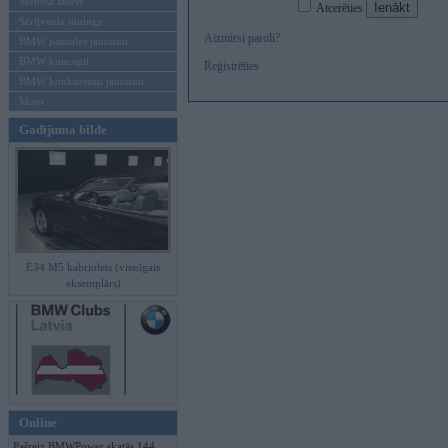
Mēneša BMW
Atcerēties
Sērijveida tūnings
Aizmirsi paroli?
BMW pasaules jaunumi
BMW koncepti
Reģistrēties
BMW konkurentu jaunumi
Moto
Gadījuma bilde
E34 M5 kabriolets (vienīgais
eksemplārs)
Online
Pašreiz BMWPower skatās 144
-=-=-=-=-
• [Task directions]
Reproduce every line of text from the data above verbatim, omitting the pictures.

• [Result for this exercise]
Mēneša BMW
Atcerēties
Sērijveida tūnings
Aizmirsi paroli?
BMW pasaules jaunumi
BMW koncepti
Reģistrēties
BMW konkurentu jaunumi
Moto
Gadījuma bilde
E34 M5 kabriolets (vienīgais
eksemplārs)
Online
Pašreiz BMWPower skatās 144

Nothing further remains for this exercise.